ACTIVITY
The records below hold a stretch from the line with "15.18 Court's Jurisdiction:-In" through the line with "16. Schedule of"; return exactly those lines, ends included, and nothing more.

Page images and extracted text
Start of Block
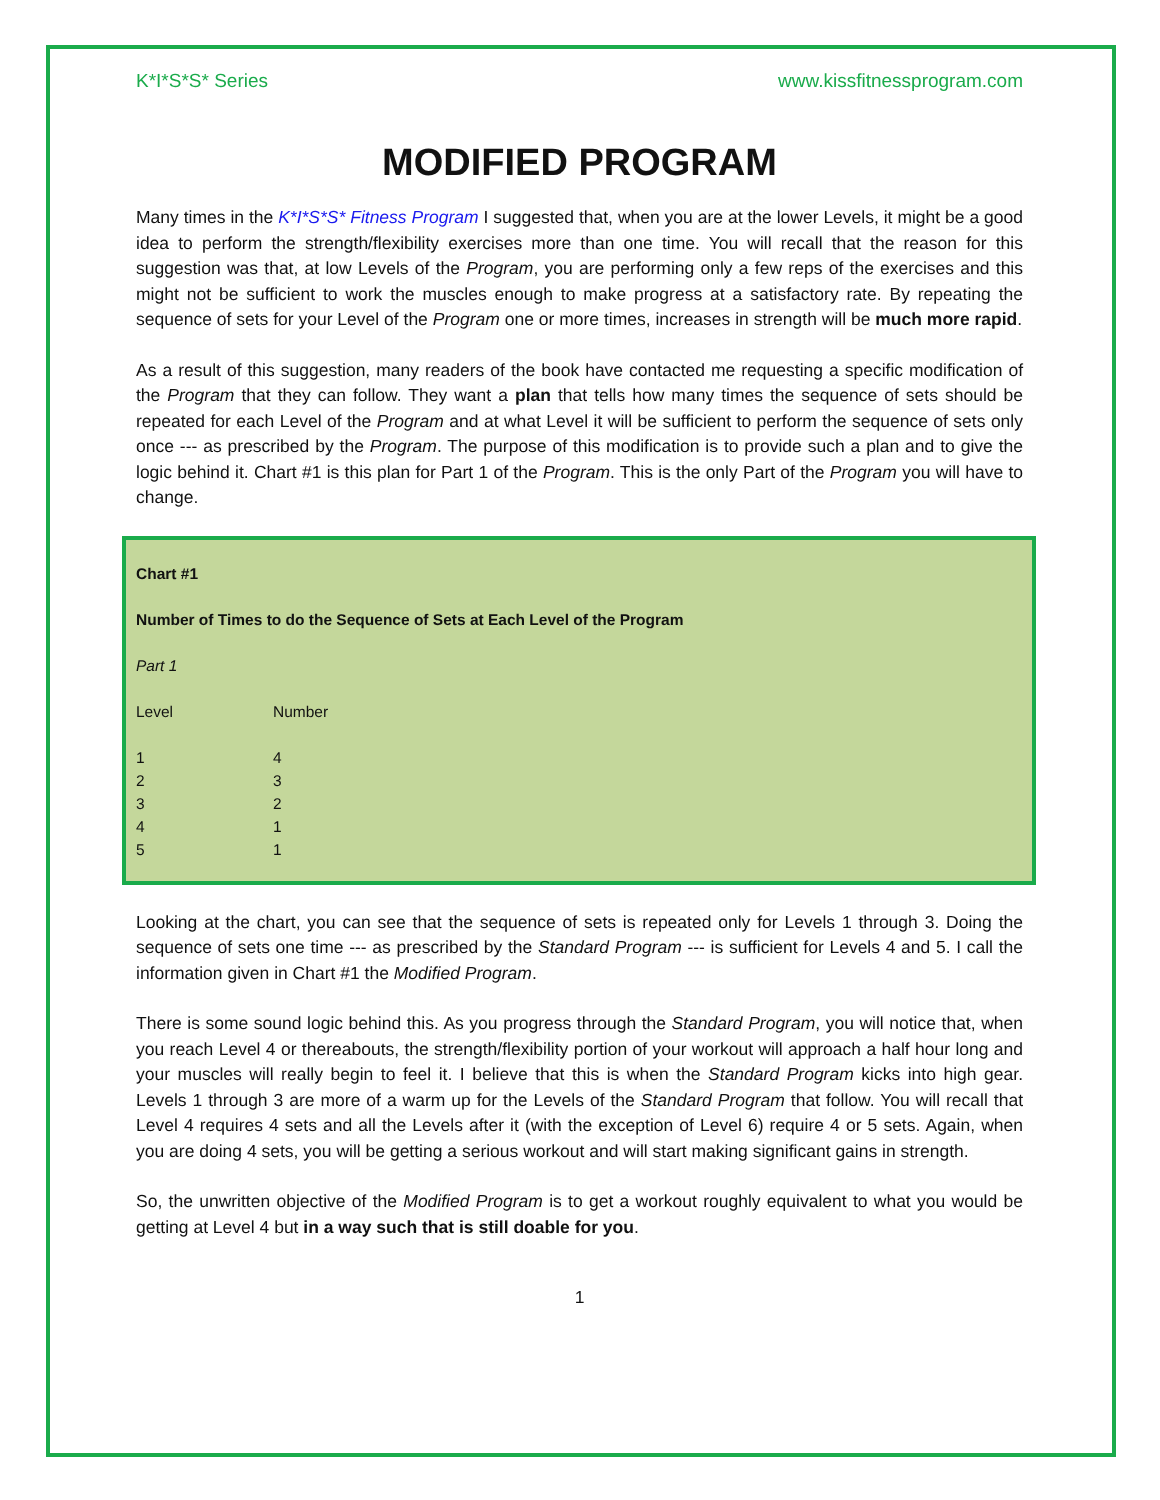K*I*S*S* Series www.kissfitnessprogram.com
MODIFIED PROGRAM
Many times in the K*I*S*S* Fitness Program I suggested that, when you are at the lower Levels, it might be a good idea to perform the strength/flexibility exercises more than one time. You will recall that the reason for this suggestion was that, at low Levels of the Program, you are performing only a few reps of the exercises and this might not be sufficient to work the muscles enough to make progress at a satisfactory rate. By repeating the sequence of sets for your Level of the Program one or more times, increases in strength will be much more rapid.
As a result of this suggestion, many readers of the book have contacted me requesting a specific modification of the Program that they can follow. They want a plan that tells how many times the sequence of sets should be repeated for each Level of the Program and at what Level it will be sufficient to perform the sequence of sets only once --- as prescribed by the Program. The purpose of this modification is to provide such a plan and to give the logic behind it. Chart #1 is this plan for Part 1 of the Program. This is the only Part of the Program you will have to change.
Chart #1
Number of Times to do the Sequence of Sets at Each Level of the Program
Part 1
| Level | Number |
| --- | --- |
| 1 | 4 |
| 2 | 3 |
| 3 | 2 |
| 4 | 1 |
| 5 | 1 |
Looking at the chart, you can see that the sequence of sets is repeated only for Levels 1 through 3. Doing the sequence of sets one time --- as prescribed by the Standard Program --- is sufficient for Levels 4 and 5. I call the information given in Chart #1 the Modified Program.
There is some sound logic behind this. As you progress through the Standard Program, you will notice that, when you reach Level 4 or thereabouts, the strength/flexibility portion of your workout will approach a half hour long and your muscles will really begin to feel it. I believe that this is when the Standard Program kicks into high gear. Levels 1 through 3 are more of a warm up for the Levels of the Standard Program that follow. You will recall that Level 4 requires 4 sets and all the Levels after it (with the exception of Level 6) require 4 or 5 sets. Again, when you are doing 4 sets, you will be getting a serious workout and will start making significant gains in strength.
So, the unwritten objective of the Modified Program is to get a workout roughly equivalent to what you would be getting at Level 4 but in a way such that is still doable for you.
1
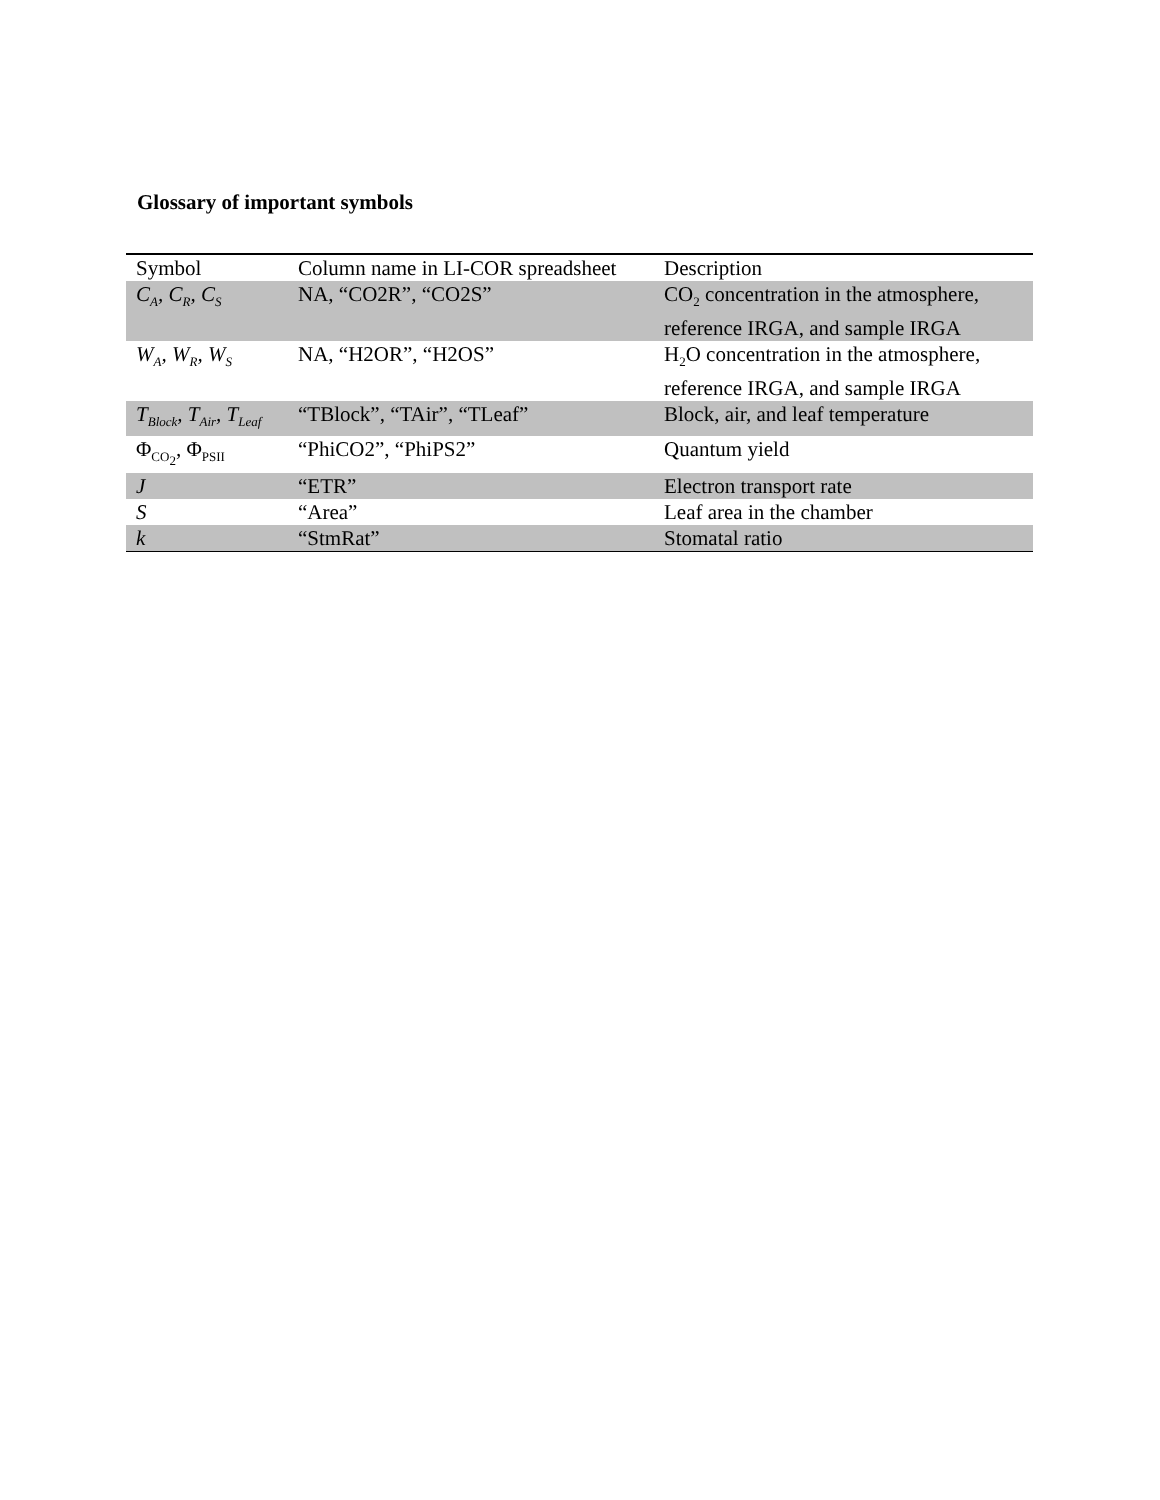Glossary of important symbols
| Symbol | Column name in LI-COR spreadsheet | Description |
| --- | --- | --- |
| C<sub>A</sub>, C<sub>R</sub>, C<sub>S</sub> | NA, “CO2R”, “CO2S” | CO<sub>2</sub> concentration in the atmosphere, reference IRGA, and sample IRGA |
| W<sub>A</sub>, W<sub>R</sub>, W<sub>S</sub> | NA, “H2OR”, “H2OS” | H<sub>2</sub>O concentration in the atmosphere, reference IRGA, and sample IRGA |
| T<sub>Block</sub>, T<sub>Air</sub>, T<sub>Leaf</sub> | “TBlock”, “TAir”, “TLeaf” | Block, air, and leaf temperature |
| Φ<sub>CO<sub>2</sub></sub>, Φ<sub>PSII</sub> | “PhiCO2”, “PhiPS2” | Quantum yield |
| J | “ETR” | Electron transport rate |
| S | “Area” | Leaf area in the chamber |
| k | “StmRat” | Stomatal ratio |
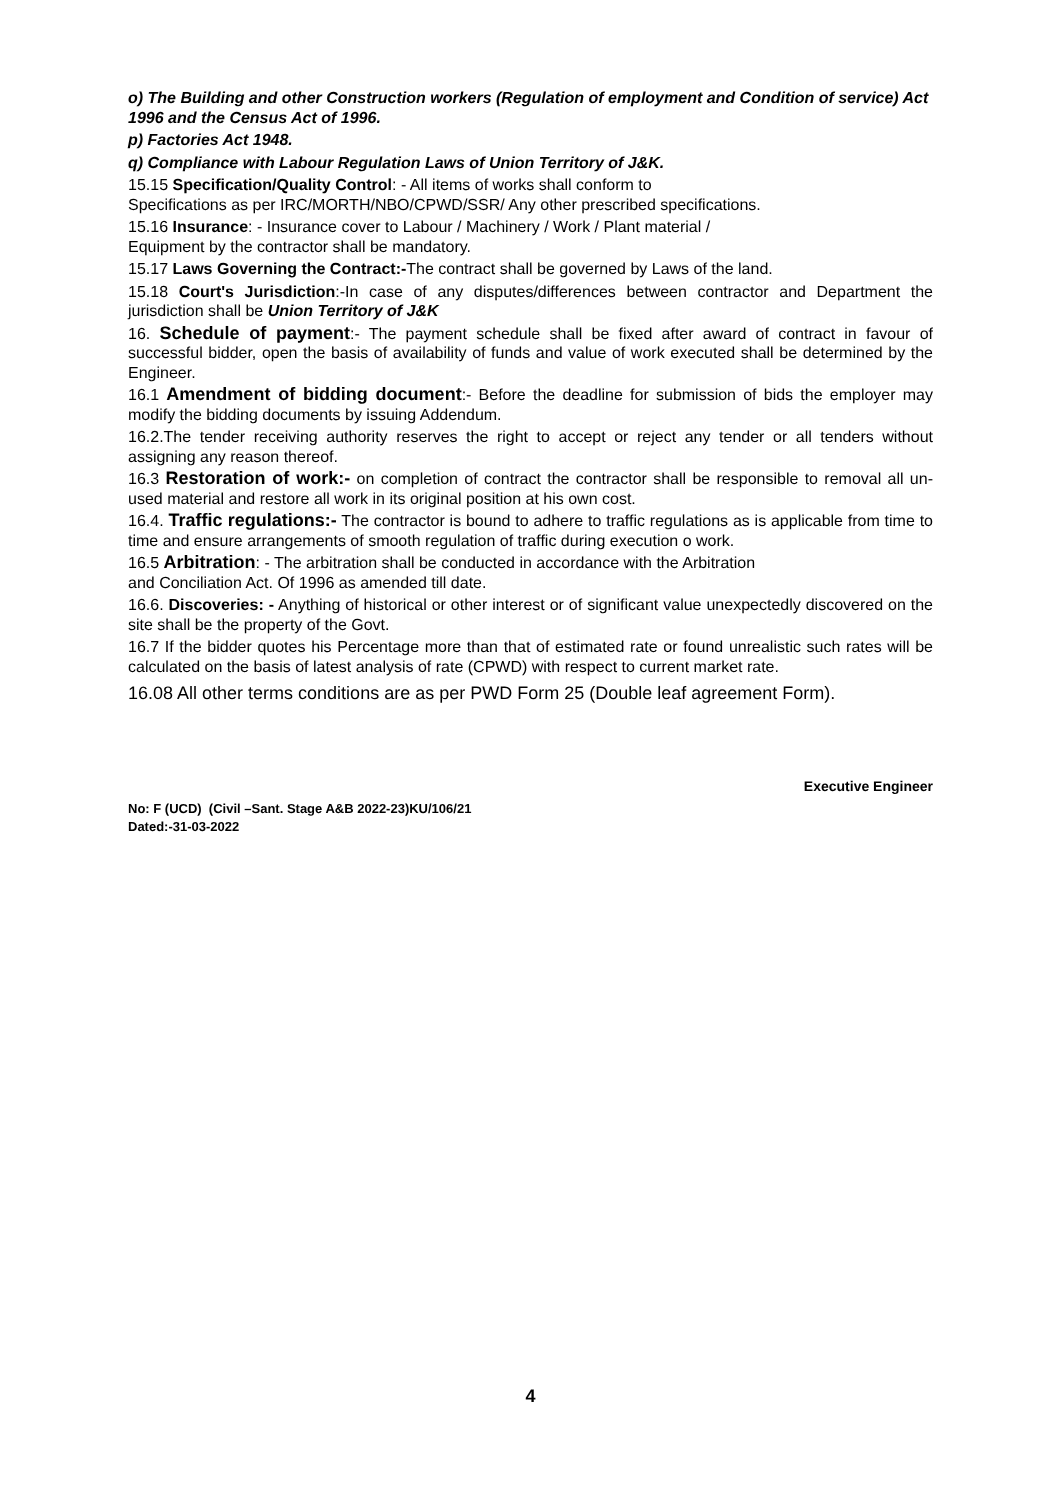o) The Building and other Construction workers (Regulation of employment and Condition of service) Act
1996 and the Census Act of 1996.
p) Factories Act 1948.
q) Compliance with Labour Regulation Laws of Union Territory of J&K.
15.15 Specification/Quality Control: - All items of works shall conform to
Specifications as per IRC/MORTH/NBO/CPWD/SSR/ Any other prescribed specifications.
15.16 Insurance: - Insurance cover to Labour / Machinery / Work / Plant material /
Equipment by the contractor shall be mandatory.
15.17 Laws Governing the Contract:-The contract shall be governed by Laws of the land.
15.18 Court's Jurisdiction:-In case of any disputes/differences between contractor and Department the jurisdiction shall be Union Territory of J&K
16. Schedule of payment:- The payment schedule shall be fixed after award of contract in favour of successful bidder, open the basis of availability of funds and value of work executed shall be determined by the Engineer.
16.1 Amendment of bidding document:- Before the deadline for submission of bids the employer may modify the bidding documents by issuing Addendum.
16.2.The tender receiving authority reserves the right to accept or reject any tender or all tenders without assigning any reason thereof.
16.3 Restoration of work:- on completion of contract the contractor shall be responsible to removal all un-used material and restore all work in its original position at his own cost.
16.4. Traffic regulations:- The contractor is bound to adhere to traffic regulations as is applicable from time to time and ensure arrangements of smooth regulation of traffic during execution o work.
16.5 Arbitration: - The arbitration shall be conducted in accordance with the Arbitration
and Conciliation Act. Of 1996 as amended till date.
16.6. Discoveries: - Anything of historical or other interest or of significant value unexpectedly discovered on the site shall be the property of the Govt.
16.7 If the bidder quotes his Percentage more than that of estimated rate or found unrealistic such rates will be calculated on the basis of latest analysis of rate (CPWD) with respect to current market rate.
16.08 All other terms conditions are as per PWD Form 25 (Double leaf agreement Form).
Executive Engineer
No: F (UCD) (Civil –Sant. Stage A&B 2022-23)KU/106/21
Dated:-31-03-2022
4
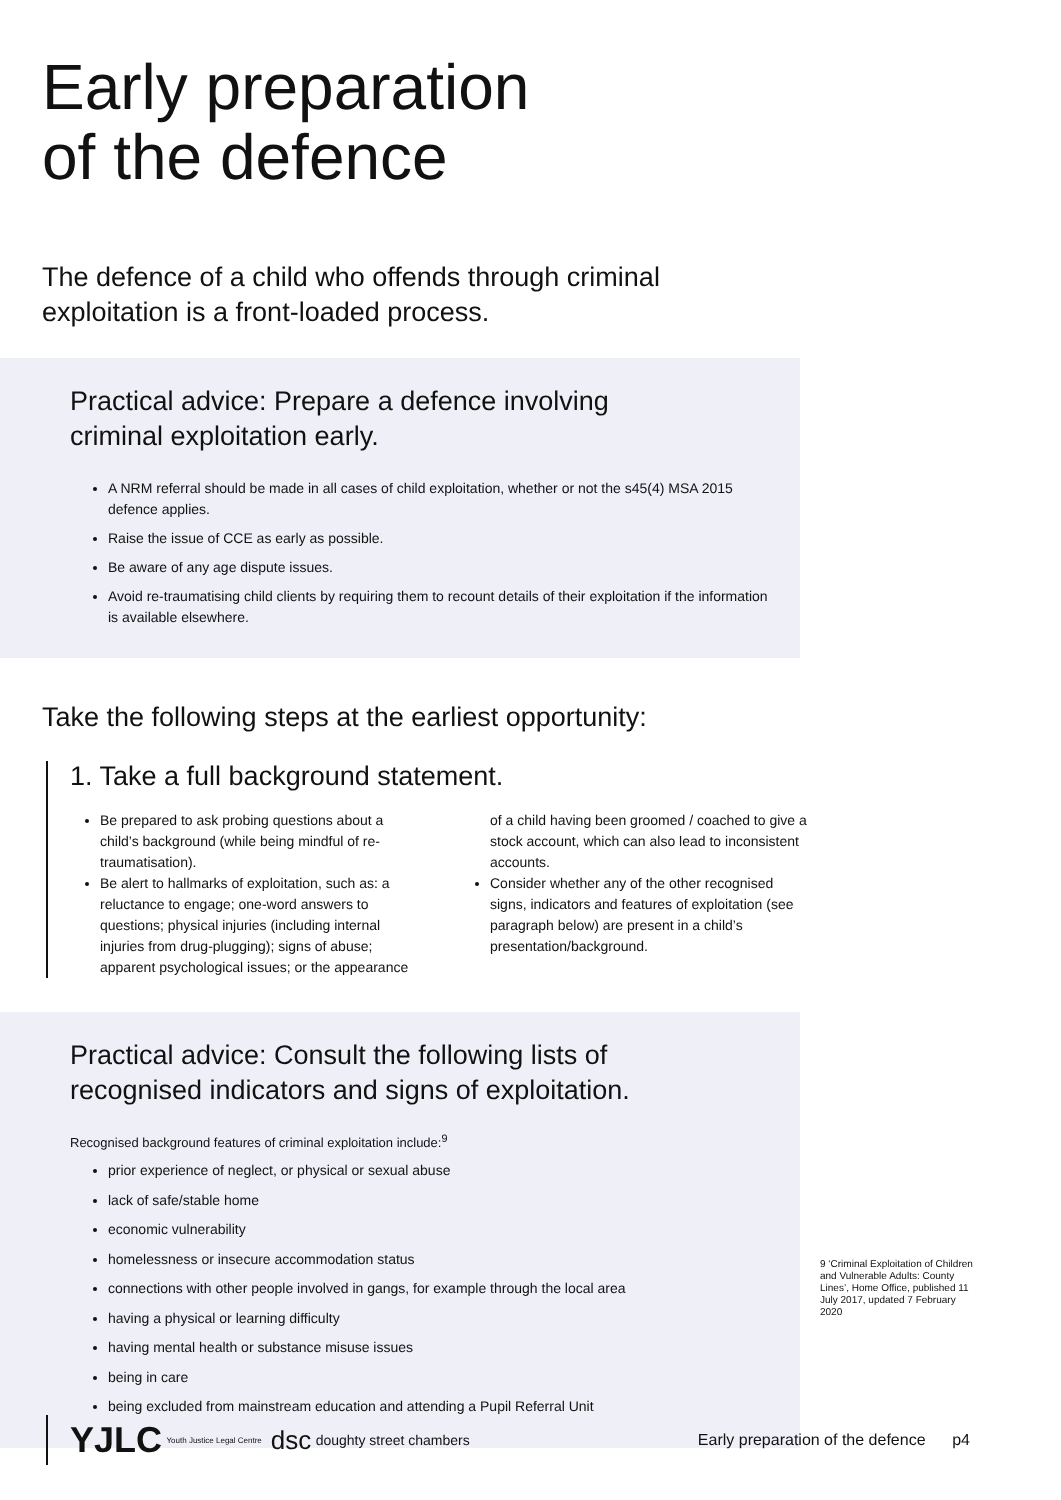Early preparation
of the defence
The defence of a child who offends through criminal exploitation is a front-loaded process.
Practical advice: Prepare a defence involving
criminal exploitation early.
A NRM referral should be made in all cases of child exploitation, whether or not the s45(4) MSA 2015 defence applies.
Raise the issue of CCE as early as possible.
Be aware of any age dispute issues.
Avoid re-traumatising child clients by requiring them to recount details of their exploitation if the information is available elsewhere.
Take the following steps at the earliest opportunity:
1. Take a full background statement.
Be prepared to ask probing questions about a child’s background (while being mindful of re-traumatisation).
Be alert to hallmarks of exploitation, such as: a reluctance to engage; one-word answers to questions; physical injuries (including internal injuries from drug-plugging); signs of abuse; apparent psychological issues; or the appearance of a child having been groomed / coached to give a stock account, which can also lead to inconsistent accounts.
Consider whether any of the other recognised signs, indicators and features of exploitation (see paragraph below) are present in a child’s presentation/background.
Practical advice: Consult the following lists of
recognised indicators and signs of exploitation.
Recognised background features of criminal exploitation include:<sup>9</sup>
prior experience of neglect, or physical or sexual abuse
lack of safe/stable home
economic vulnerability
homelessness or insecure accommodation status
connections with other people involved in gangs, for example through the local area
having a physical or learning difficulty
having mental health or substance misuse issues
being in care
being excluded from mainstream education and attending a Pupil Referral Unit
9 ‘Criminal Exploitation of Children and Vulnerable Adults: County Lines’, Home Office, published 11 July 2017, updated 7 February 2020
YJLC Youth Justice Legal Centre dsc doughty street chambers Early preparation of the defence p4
End of Block
WRITTEN REPLY
15.18 Court's Jurisdiction:-In case of any disputes/differences between contractor and Department the jurisdiction shall be Union Territory of J&K
16. Schedule of payment:- The payment schedule shall be fixed after award of contract in favour of successful bidder, open the basis of availability of funds and value of work executed shall be determined by the Engineer.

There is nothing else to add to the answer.